Spark, which got its v 1.0 release just one month ago, is a cluster computing framework designed to sit on top of Hadoop Distributed File System (HDFS) in place of Hadoop MapReduce. With support for in-memory cluster computing, Spark can achieve performance up to 100x faster than Hadoop MapReduce in memory or 10x faster on disk.
Spark can be an excellent compute engine for data processing workflows, advanced analytics, stream processing and business intelligence/visual analytics. But Spark clusters can be difficult beasts, Stoica says. Databricks hopes to change all that with its hosted Databricks Cloud platform as a turnkey solution.
"Getting the full value out of their big data investments is still very difficult for organizations," Stoica says. "Clusters are difficult to set up and manage, and extracting value from your data requires you to integrate a hodgepodge of disparate tools, which are themselves hard to use. Our vision at Databricks is to dramatically simplify big data processing and free users to focus on turning data into value. Databricks Cloud delivers on this vision by combining the power of Spark with a zero-management hosted platform and an initial set of applications built around common workflows."
Databricks Cloud provides support for interactive queries (via Spark SQL), streaming data (Spark Streaming), machine learning (MLlib) and graph computation (GraphX) natively with a single API across the entire data pipeline. Stoica says that provisioning new Spark clusters is a snap: just specify the desired capacity of the cluster and the platform handles everything else — provisioning servers on the fly, streamlining import and caching of data, security and patching and updating Spark.

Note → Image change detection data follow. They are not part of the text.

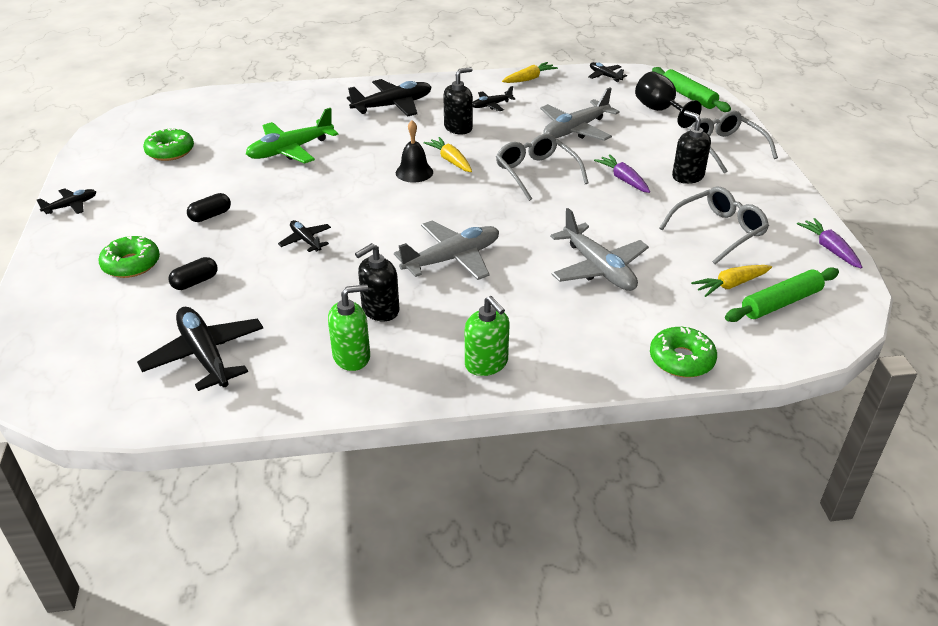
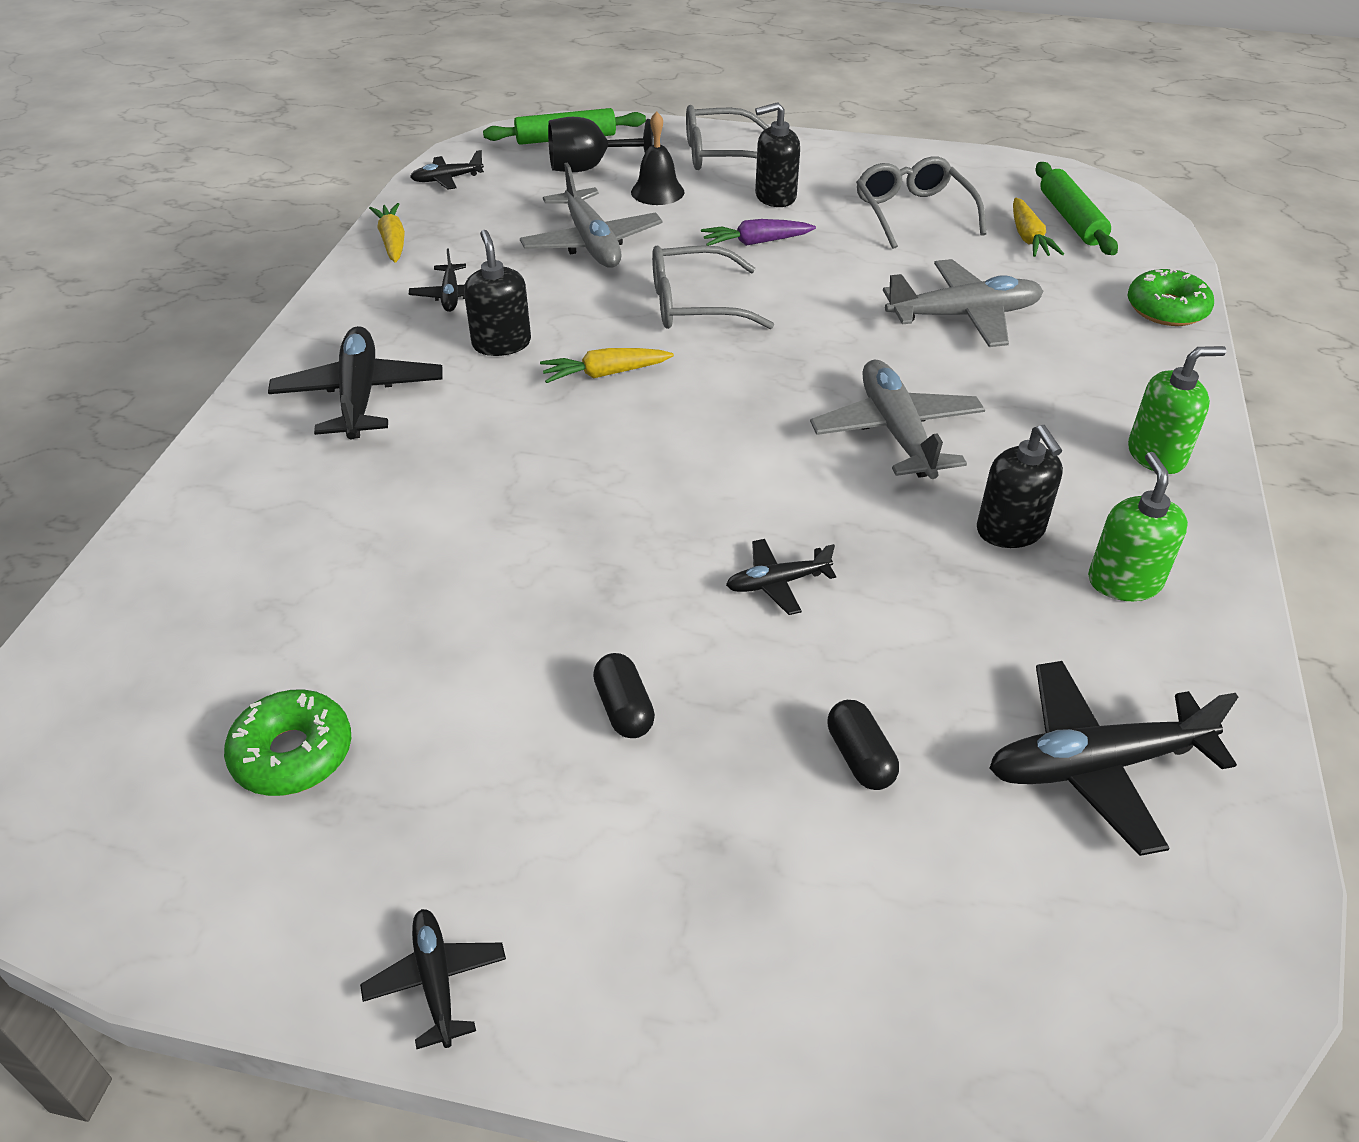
camera: 70 degrees left, 5 degrees up
(131, 264) = (757, 862): green donut -> none
(290, 150) = (432, 555): green plane -> none
(414, 172) = (618, 418): black bell -> black bell (657, 192)
(829, 249) = (976, 161): purple carrot -> none

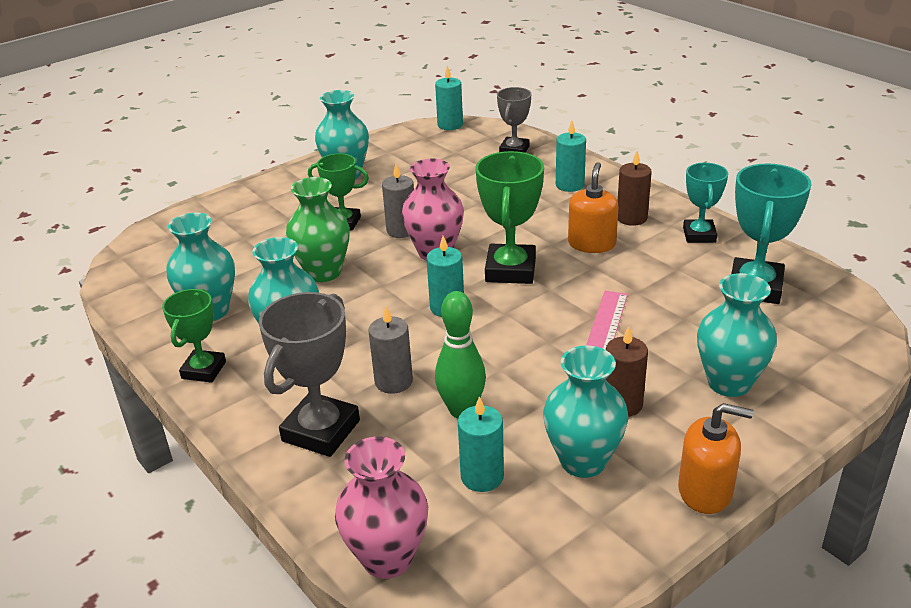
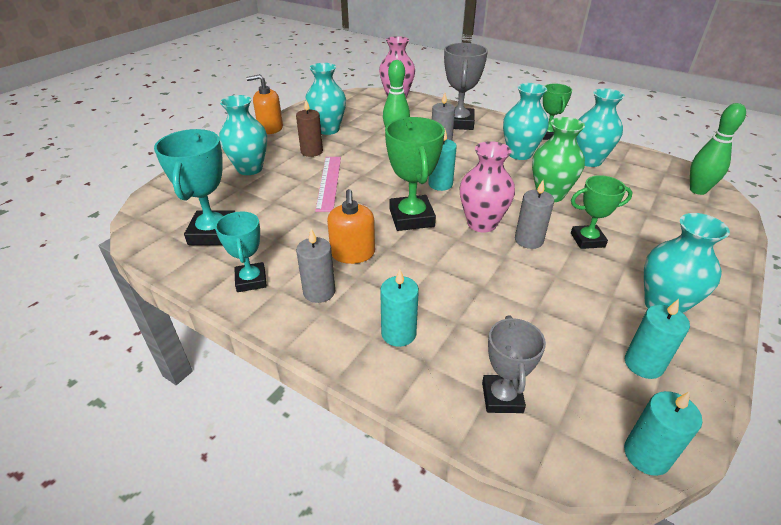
camera: 160 degrees right, 5 degrees up
(150, 251) = (698, 190): none -> green bowling pin
(482, 476) = (372, 119): turquoise candle -> turquoise candle (643, 364)
(631, 218) = (319, 292): brown candle -> grey candle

The platform comes with three built-in applications:
- Notebooks. A rich interface for performing data discovery and exploration, Notebooks can plot results interactively, execute entire workflows as scripts and enables advanced collaboration features.
- Dashboards. Dashboards allows users to create and host dashboards by picking any outputs from previously created notebooks. Dashboards then assembles the outputs in a one-page dashboard with a WYSIWYG editor that can be published to a broader audience.
- Job Launcher. The Job Launcher application enables anyone to run arbitrary Apache Spark jobs and trigger their execution, simplifying the process of building data products.
"One of the common complaints we heard from enterprise users was that big data is not a single analysis; a true pipeline needs to combine data storage, ETL, data exploration, dashboards and reporting, advanced analytics and creation of data products," Stoica says. "Doing that with today's technology is incredibly difficult. We built Databricks Cloud to enable the creation of end-to-end pipelines out of the box while supporting a full spectrum of Spark applications for enhanced and additional functionality. It was designed to appeal to a whole new class of users who will adopt big data now that many of the complexities of using it have been eliminated."
Building a Vibrant Spark Big Data Ecosystem
Stoica notes that the built-in applications are only the beginning. Databricks Cloud is built on 100 percent open source Apache Spark, meaning that all current and future "Certified on Spark" applications will run on the platform out of the box — including the more than a dozen Spark applications that Databricks has certified since launching its application certification program in February of this year.
And, Stoica says, you can turn the equation around. Any Spark application developed on Databricks Cloud will work across any "Certified Spark Distribution," meaning users won't be locked in to the hosted platform. Databricks launched its distribution certification program last week and noted that five vendors had already completed the process: Datastax, Hortonworks, IBM, Oracle and Pivotal.
"We are really looking forward to turning Databricks Cloud into a vibrant ecosystem," Stoica says.
The Databricks Cloud is currently in closed beta with several users and will open to a limited availability beta in August, Stoica says. He adds that the platform will follow a tiered pricing model based on usage. To start the platform will only be available on Amazon Web Services (AWS), those Stoica says that expanding to additional cloud providers is on the road map.